Backup formats for object storage - is any one of them more efficient/quicker than the other?
-
So I know rsync is generally better for local disk (or external disk) storage, as it's super quick and saves disk space. That is my experience anyways. However when using object storage (which is what I want to move to from an external disk), it seems that it takes longer which is expected since it's over the network, but I'm not sure which may be a bit more efficient in that use-case. Is it rsync as I'd have assumed, or tgz?
If it matters, I have some larger sites (~3 GB) and many smaller ones (~200 MB), and then some apps that take very little storage such as Radicale and Bitwarden, etc. Usually the tgz image is about 12 GB in size, with about 35 GB of disk space used in the Cloudron all together. Any suggestions which one to use?
Has anyone had experience with this themselves with object storage, any of them in particulars seem more efficient than the other?

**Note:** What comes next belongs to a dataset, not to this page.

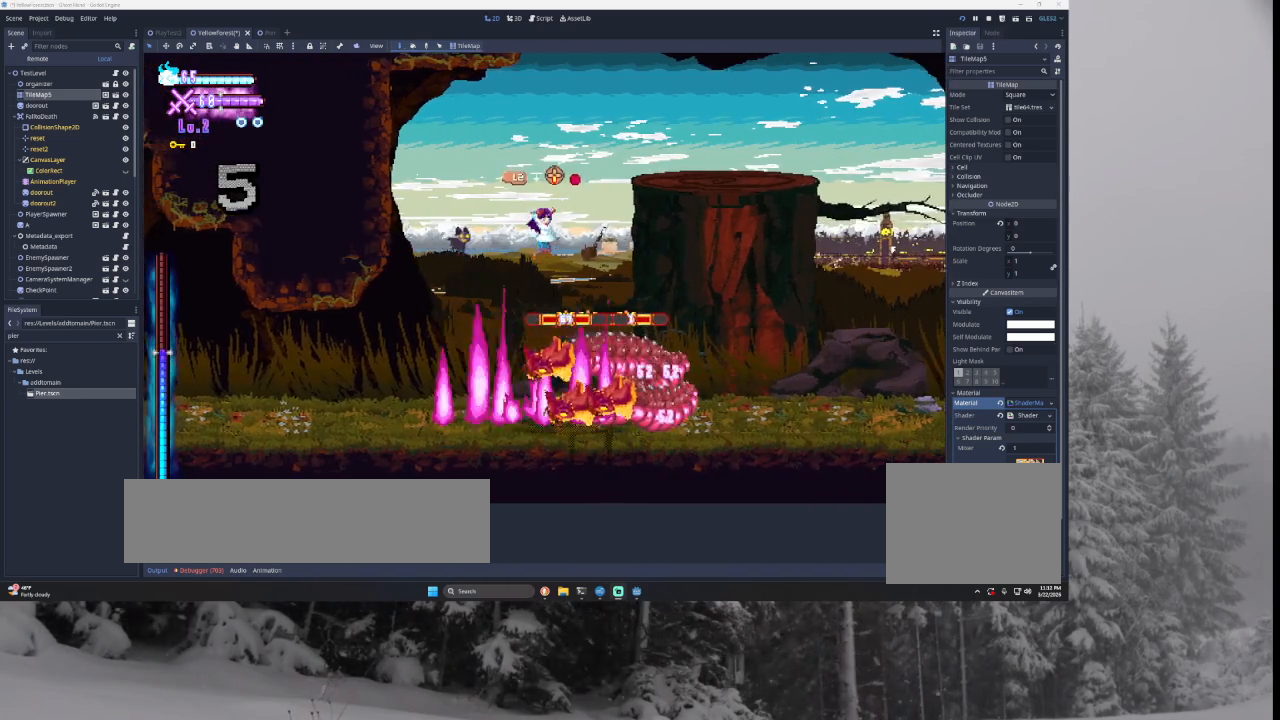
{"buttons": [], "left_stick": "center", "right_stick": "center", "events": [[67, "left_stick", "center"], [133, "right_stick", "down"], [200, "left_stick", "down"], [267, "right_stick", "center"], [333, "left_stick", "center"]]}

My guess is it's about one and the same, in my own testing so far, but would love to feedback in case there's a more technical advantage to one of them when using object storage. At first I assumed it'd be rsync, but it doesn't seem any faster than tgz, my assumption because it takes rsync quite a while to get the list of what's changed when it has to cross the network (most object storage providers are also quite limited in their data transmission, so usually less than 8 Mbps in my experience with DigitalOcean and OVH), and tgz is uploading a compressed file instead, so in the end they sort of even out. But this is just my very limited testing so far and I'd love to know what others have experienced.
-
The general take on this is that it depends
The tarball is generally much better for lots of small files or just simply small backups. Especially with object storage this reduces the involved network requests a lot (essentially only few requests are required compared to rsync which requires requests per file within the backup.Tarball on the other hand is not good for example when having lots of larger files within for example nextcloud. The tarball creation needs a lot of memory and is prone to fail due to that, depending on the available server resources, however rsync especially with hardlinks reduces the required amount of backup storage overall.
-
So in my initial testing yesterday evening... TGZ seems to be the format to use if time is a factor. So for example my full system back up took roughly 20 minutes to the OVH Object Storage storage. However using rsync both the first time and the second time took well over an hour (it was almost 3 hours for the first one but that’s to be expected it’d take longer the first time around). So even though I may be using more disk space with TGZ and thus paying a little bit more I think it’s worth it because there are times where I want to do a full system back up before doing an update or something like that and I don’t want to have to wait an hour or more for that to finish when I want to just get going with the maintenance. My main reason to switch to object storage is I want to not have to worry about space again. Using an external disk was way quicker (just a few minutes using rsync) but much more costly too and also would run into occasional space limitations that’d be annoying to fix.
-
@d19dotca It's slow not because of the format but because we set a very low concurrency. Specifically, we only make like 10 requests in parallel at a time. So, if you have a lot of files, this can take a while! For AWS S3 alone, we set this concurrency to 500. This is because AWS doesn't even seem to fail but all other providers (especially DO spaces back in the day) used to fail and return 500 all the time.
I will look into this for the next release, it's easy to speed things up.
-
@girish I can open a new thread if you'd like, but figured I'd quickly tack this onto this post here... I found a KB article on OVH for an "optimized method for uploading" to their Object Storage to get better performance. Was wondering if this is something that needs to be incorporated into the Cloudron backup package somehow for improvements in performance?
https://docs.ovh.com/ca/en/storage/optimised_method_for_uploading_files_to_object_storage/
Ultimately I'm trying to see how I can improve my backup speeds, if it's even possible. Right now using tgz format to OVH Object Storage takes me about 33 minutes. For what it's worth, the snapshot folder is ~15 GB in size (compressed I guess since tgz is used).
-
@d19dotca said in Backup formats for object storage - is any one of them more efficient/quicker than the other?:
Ultimately I'm trying to see how I can improve my backup speeds, if it's even possible. Right now using tgz format to OVH Object Storage takes me about 33 minutes. For what it's worth, the snapshot folder is ~15 GB in size (compressed I guess since tgz is used).
The tgz in Cloudron is created as a "stream" and is not a real file in the file system (because if we made a separate file, then we will consume the compressed size of 15GB in your case extra in the file system, atleast temporarily during the time of backup). Because it's a stream created on the fly, we cannot do "parallel" upload of this file by breaking it up into parts. Speed optimizations can be done in rsync mode though, some of the settings are exposed in Advanced section of backups, like the concurrently etc. Finally, I think segment* is swift specific, I think. We use S3 APIs, usually they are called chunk/part size in those APIs.
-
@girish Ah okay, that makes sense on the tgz part. Unfortunately I haven't had much success at all in any quicker times (in fact it's often closer to double the time than tgz, taking between 1-2 hours) when using rsync in my tests for OVH Object Storage. But maybe I just haven't found that 'sweet spot' yet. I'll keep testing. Thanks Girish.